[Opening DATA FOR THIS EXERCISE section]
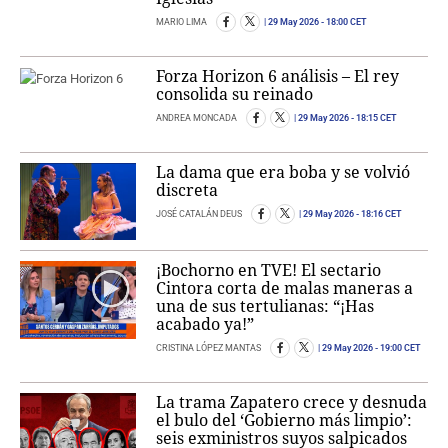
MARIO LIMA
29 May 2026
- 18:00 CET
Forza Horizon 6 análisis – El rey
consolida su reinado
ANDREA MONCADA
29 May 2026
- 18:15 CET
La dama que era boba y se volvió
discreta
JOSÉ CATALÁN DEUS
29 May 2026
- 18:16 CET
¡Bochorno en TVE! El sectario
Cintora corta de malas maneras a
una de sus tertulianas: “¡Has
acabado ya!”
CRISTINA LÓPEZ MANTAS
29 May 2026
- 19:00 CET
La trama Zapatero crece y desnuda
el bulo del ‘Gobierno más limpio’:
seis exministros suyos salpicados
[Closing DATA FOR THIS EXERCISE section]
TASK TO CARRY OUT ::
Leave the pictures out and restate the listing word for word.

TASK SOLUTION ::
MARIO LIMA
29 May 2026
- 18:00 CET
Forza Horizon 6 análisis – El rey
consolida su reinado
ANDREA MONCADA
29 May 2026
- 18:15 CET
La dama que era boba y se volvió
discreta
JOSÉ CATALÁN DEUS
29 May 2026
- 18:16 CET
¡Bochorno en TVE! El sectario
Cintora corta de malas maneras a
una de sus tertulianas: “¡Has
acabado ya!”
CRISTINA LÓPEZ MANTAS
29 May 2026
- 19:00 CET
La trama Zapatero crece y desnuda
el bulo del ‘Gobierno más limpio’:
seis exministros suyos salpicados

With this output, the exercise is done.